The operator, Hajizadeh told a news conference , had only 10 seconds in which to respond to what he believed was a missile attack. The plane was on its normal flight path, he added, and its pilots made no mistake.

What Hajizadeh failed to explain was why civilian aircraft were still flying at a time when the country was anticipating a major U.S. attack, and when its defence forces were in a state of readiness for all-out war.

Civilian airspace is normally cleared on such occasions.

“Because there is a fight, they should have ground all the commercial airplanes,” said Ottawa’s Masoud Pourjam, the brother of one of those killed on PS752. “This is the biggest crime.”

It’s also hard to understand why PS752 was targeted since it was not the first flight to leave Tehran’s airport that morning.

The New York Times has established that PS752 was the ninth passenger flight that took off from Imam Khomeini International Airport airport on the morning of Jan. 8 — in the hours after Iran’s ballistic missile strike on U.S. bases. Another 10 commercial flights left the airport after the downing of PS752 without incident.

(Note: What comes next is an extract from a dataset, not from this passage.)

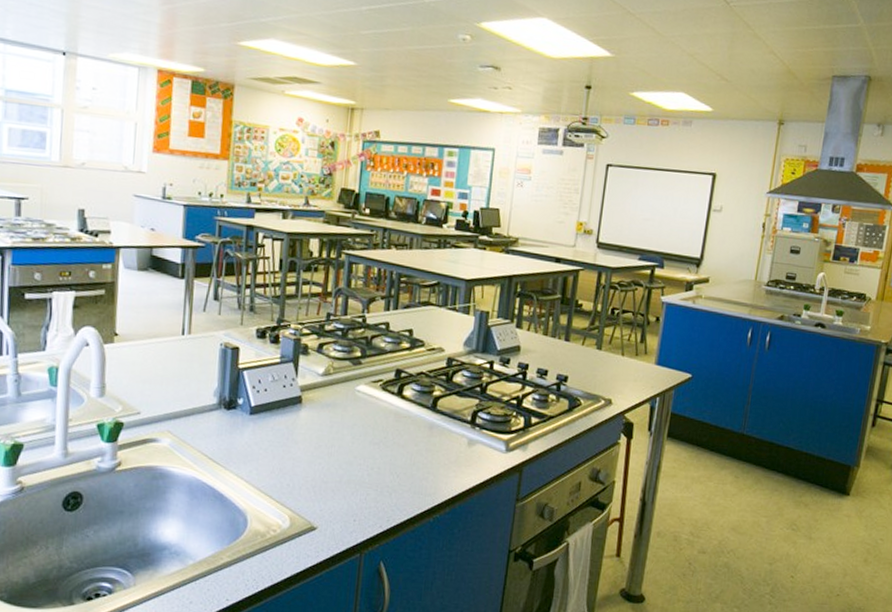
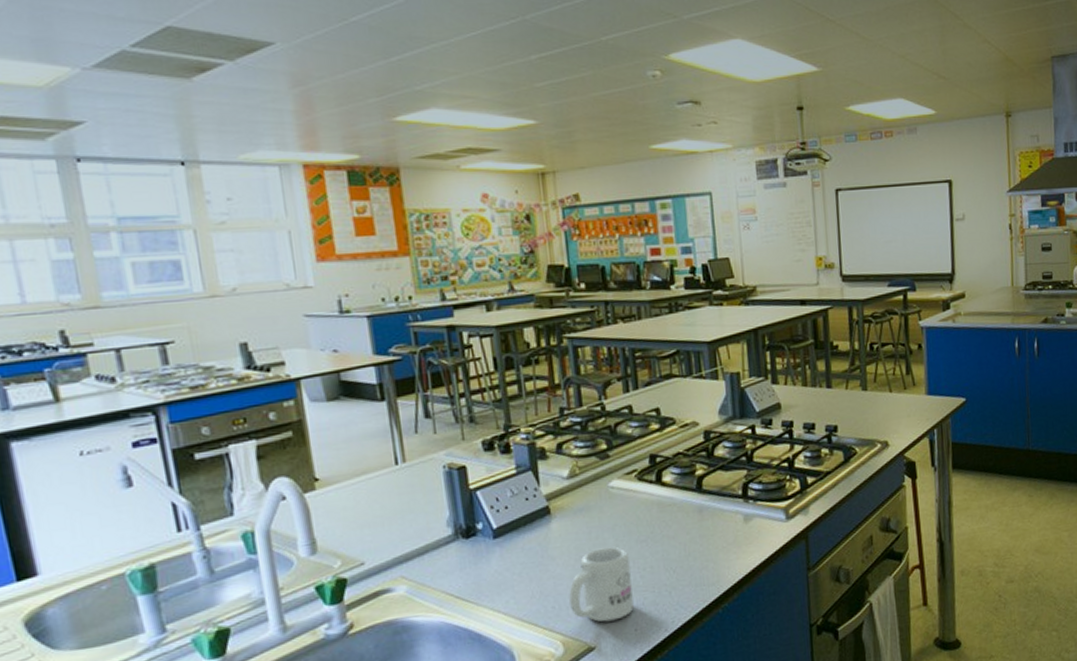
mug: none [302,442,361,509] -> present [569,547,634,623]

Iranian officials, too, have yet to address why the passenger plane was hit with a second ground-to-air missile 23 seconds after the first one. The airplane was much bigger and slower moving than any cruise missile.

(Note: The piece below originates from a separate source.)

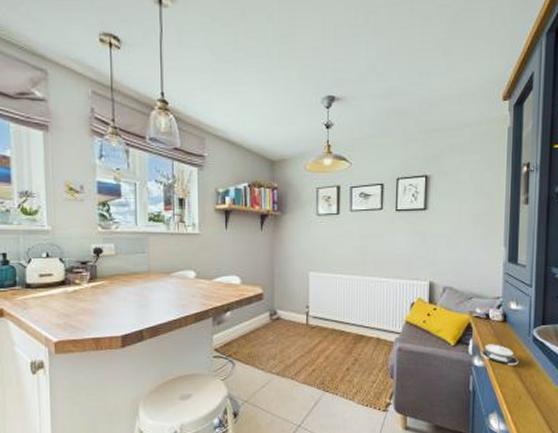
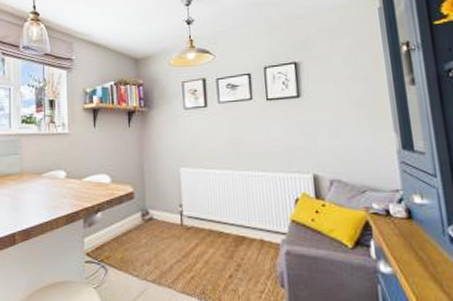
architectural model: present [481,344,519,366] -> none [386,245,437,273]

In a recent news release, TSB Chair Kathy Fox said the agency is advocating for a “thorough, transparent and credible safety investigation,” and continues to offer its assistance to Iran, which is leading the probe. “There are still many key questions that need to be answered,” she said.

Pourjam said he suspects the flight may have been deliberately brought down by the Iranian regime in the belief that it could be blamed on U.S. cruise missiles. Pourjam’s brother, Mansour, 53, was killed in the incident.

“There are a lot of flaws in this story so far,” he said. “We really can’t rest until we get to the bottom of this and the truth comes out. There’s a big question mark in my heart and mind.”